“O people of hypocrisy! This land is yours, and the disgrace within it is of your own making. I merely wandered through and presented a scant sample of its contents for display. If you find it ugly and disfigured, do not blame me; instead, blame yourselves. Criticise the origin, not the mirror reflecting it. O hypocrites! This narrative belongs to you. Let he who is without hypocrisy cast the first stone at me.”
Youssef Al-Sibaei, “The Land of Hypocrisy”
The history of hypocrisy in Arab culture is longstanding, deeply rooted, and has extensive branches.
The mediaeval Fatimid Caliph of Egypt Al-Muizz li-Din Allah was famously praised by the poet Ibn Hani in a poem that begins, “You will what you desire, not as fate wills... Rule, for you are the one, the subduer. It is as if you are the Prophet Muhammad... And as if your supporters are the Ansar. Behold, Egypt became more enviable to other regions the moment you became its guardian.”

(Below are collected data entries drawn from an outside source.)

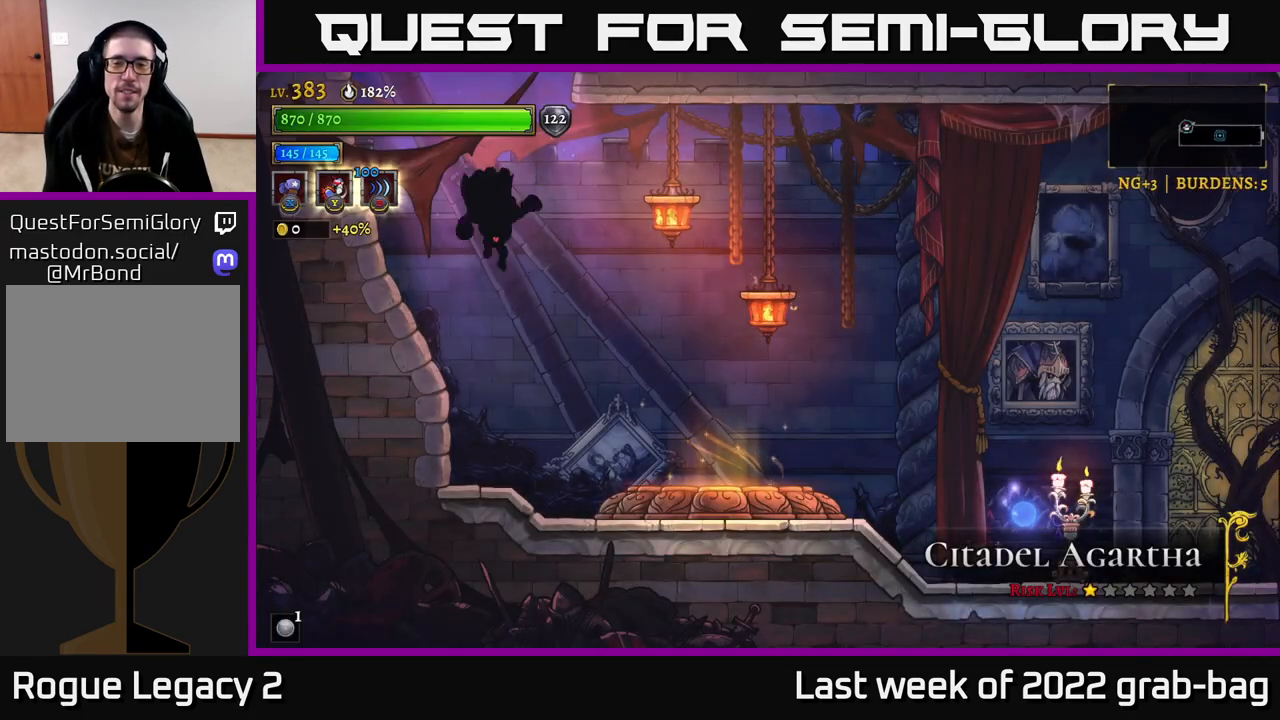
{"buttons": [], "left_stick": "right", "right_stick": "center", "events": [[50, "A", "up"], [50, "R2", "up"]]}
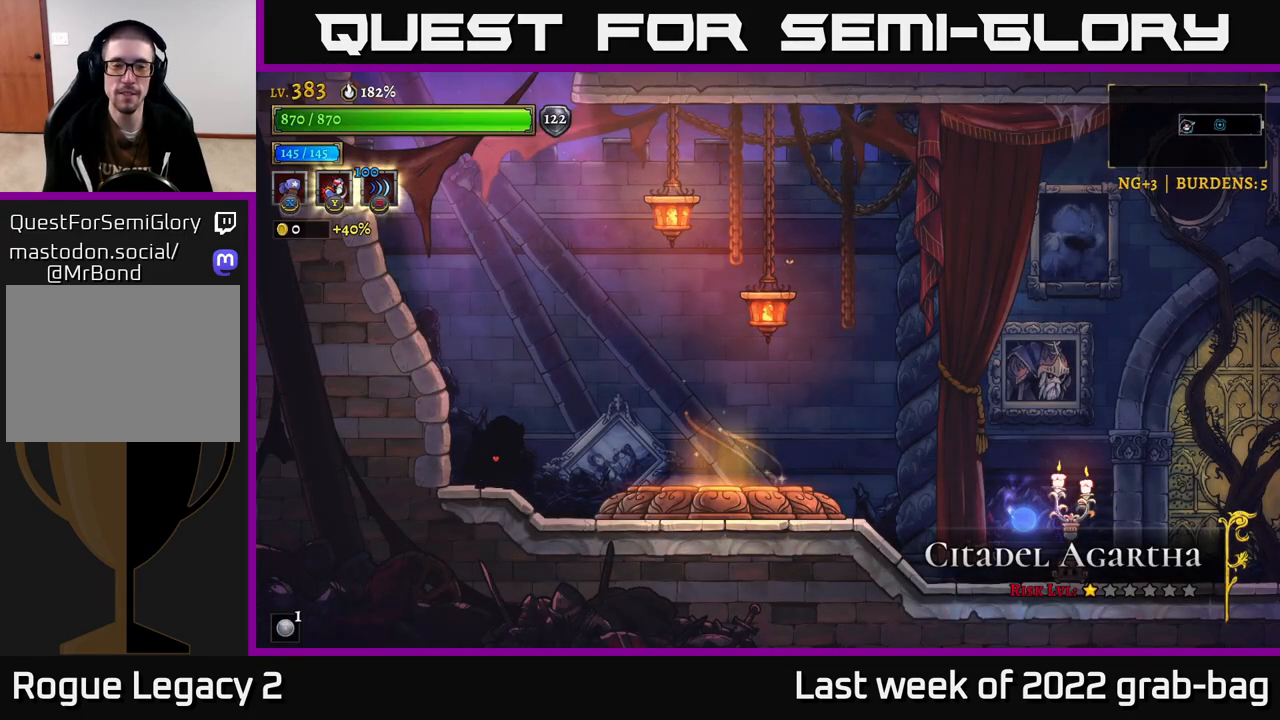
{"buttons": [], "left_stick": "right", "right_stick": "center", "events": []}
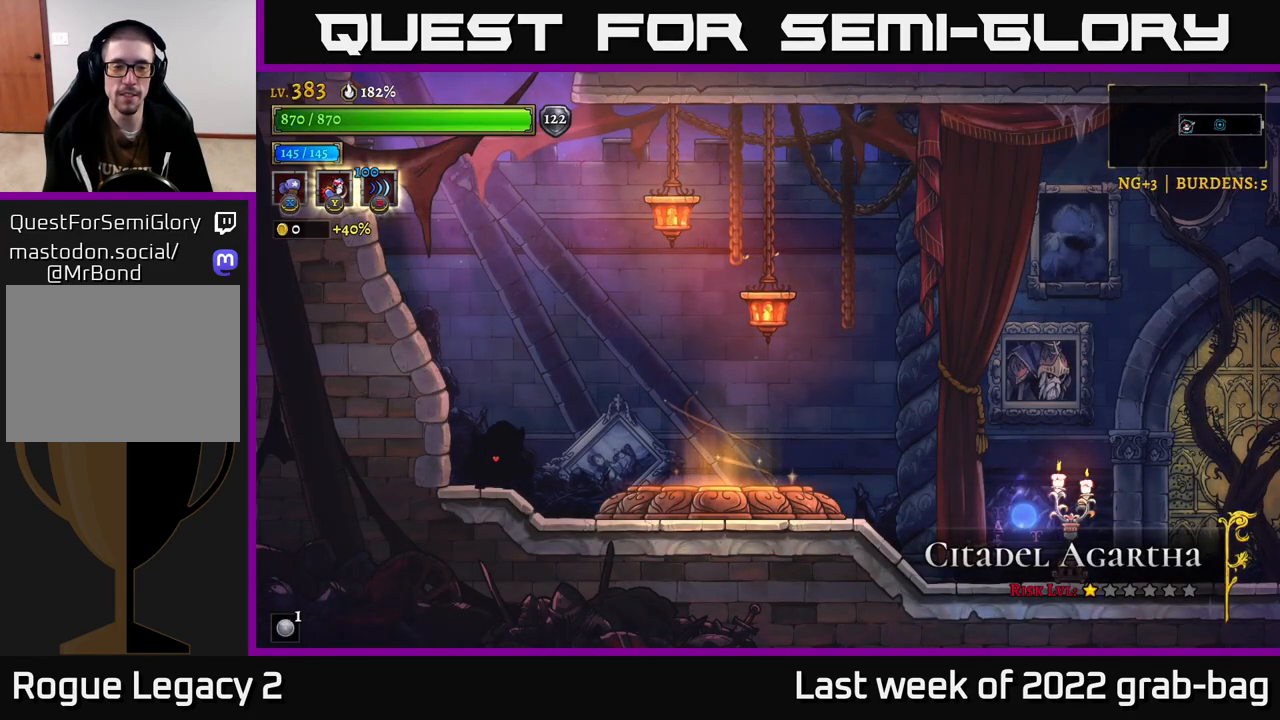
{"buttons": [], "left_stick": "right", "right_stick": "center", "events": []}
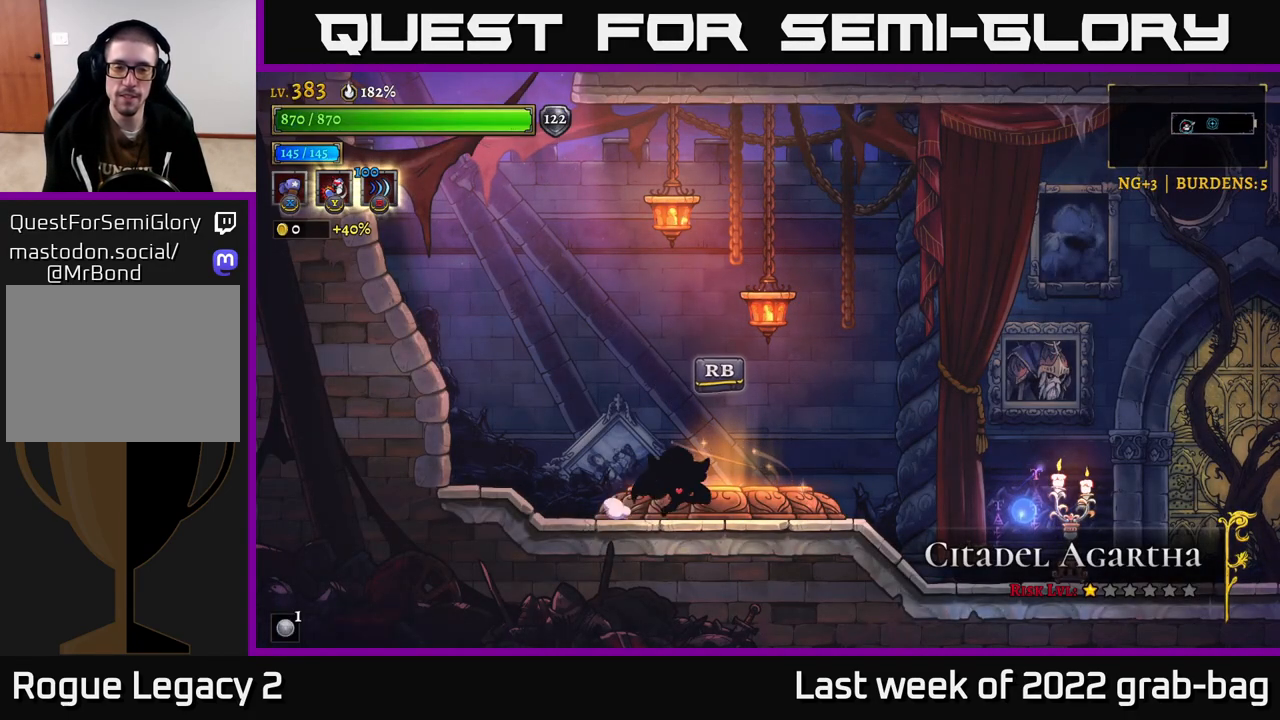
{"buttons": [], "left_stick": "center", "right_stick": "center", "events": [[100, "R1", "down"], [133, "left_stick", "center"], [183, "R1", "up"]]}
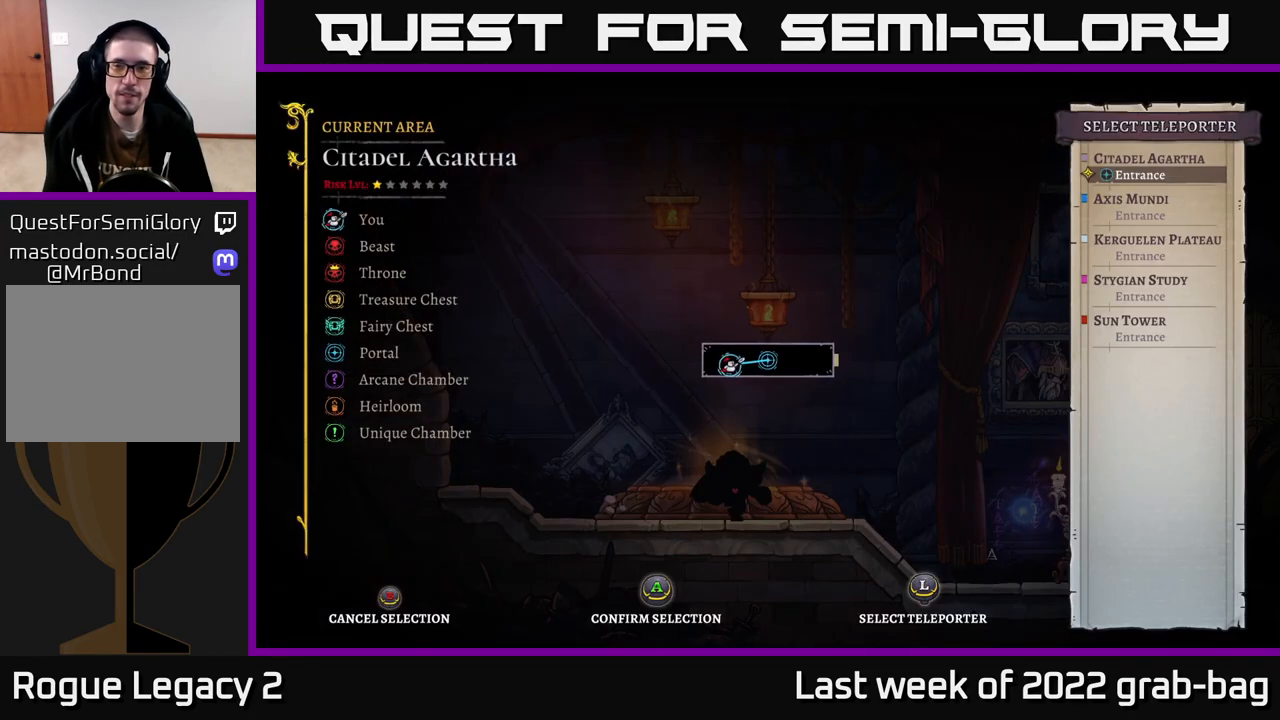
{"buttons": [], "left_stick": "down", "right_stick": "center", "events": [[200, "left_stick", "down"], [333, "left_stick", "center"], [467, "left_stick", "down"]]}
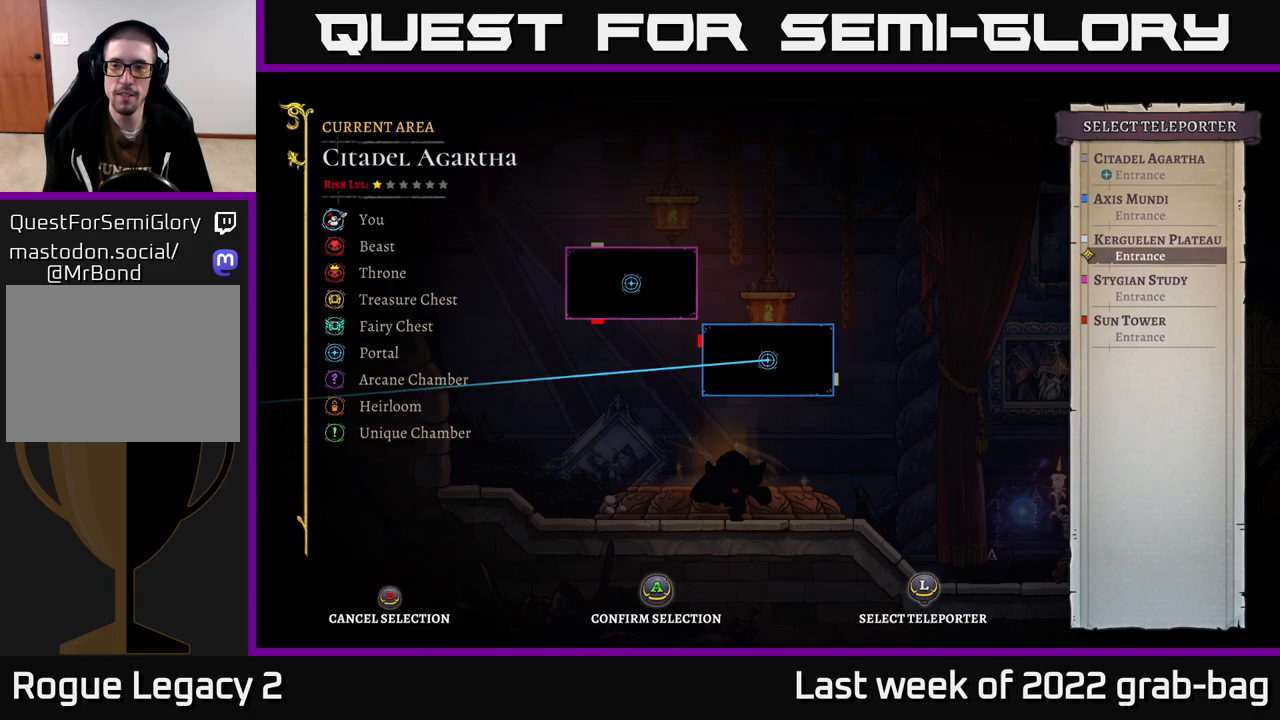
{"buttons": [], "left_stick": "center", "right_stick": "center", "events": [[83, "left_stick", "center"], [183, "A", "down"], [317, "A", "up"]]}
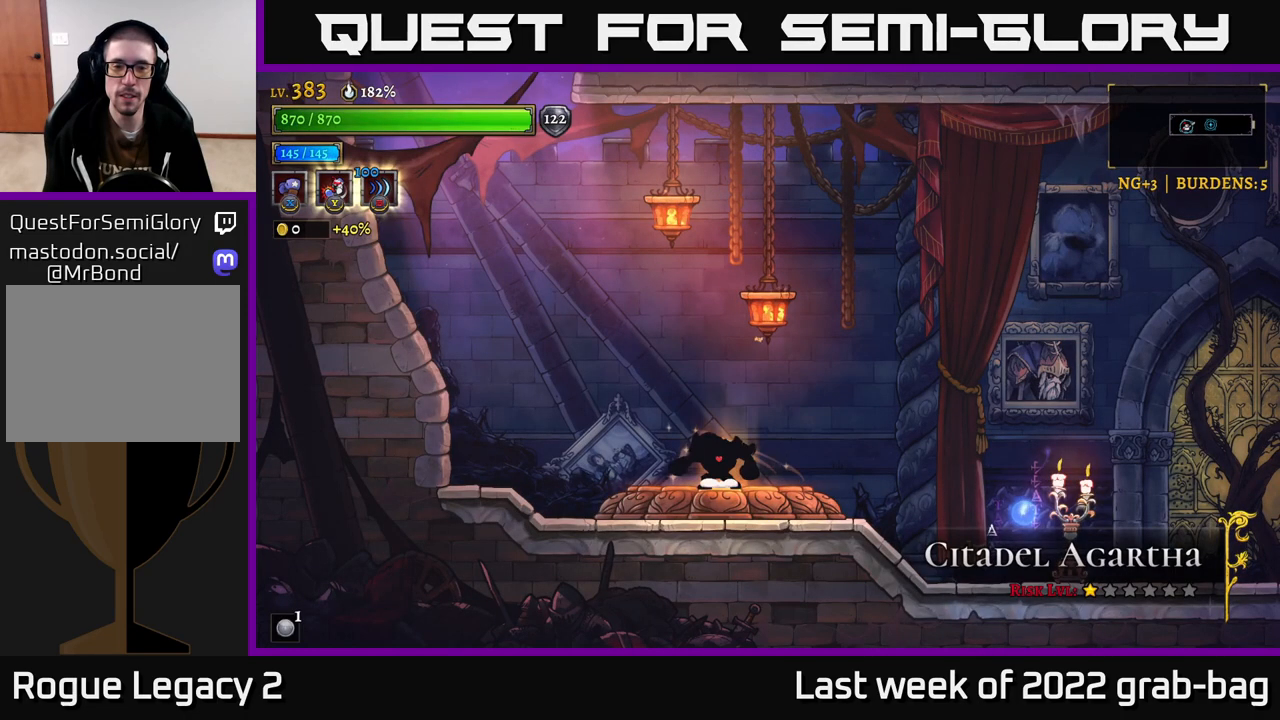
{"buttons": [], "left_stick": "center", "right_stick": "center", "events": []}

The Caliph did not object to these verses; he probably took pleasure in them, which likely encouraged the poet to further extol the ruler with God-like attributes, saying in his praise, “The horizons were honoured by your presence, and it was you who apportioned the provisions, the life spans, and the ages.”
These verses are the origins of a well-known Egyptian saying. When people heard this poem that excessively flattered Al-Muizz and elevated his status to that of a deity, they sarcastically commented that “the beginning of the poem is disbelief.” This phrase then evolved into a proverb that continues to be used to this day, often without knowledge of its true origin.
The poetry of the poet Al-Nabigha Al-Dhubyani similarly set a high standard for hypocrisy, surpassing another poet’s lines to the Caliph Al-Rashid, “as if you are a messenger after the Messenger,” and description of the Abbasid Caliph Al-Mutawakkil as “the shadow of God extended between Him and His creation,” as well as other lines of excessive praise sung for members of the Umayyad Dynasty.
Compared to these, Al-Nabigha Al-Dhubyani’s verses praising Al-Numan Abu Qabus, the King of Al-Hira, appear less exaggerated, despite their political hyperbole. “You are the sun, and the kings are stars... When you rise, none of them are seen,” they said.
In a more recent era, the 20th-century “Prince of Poets” Ahmed Shawki addressed the then prince, later king, Farouk as “the smartest plant of the valley and a glimpse of the forefathers and ancestors.”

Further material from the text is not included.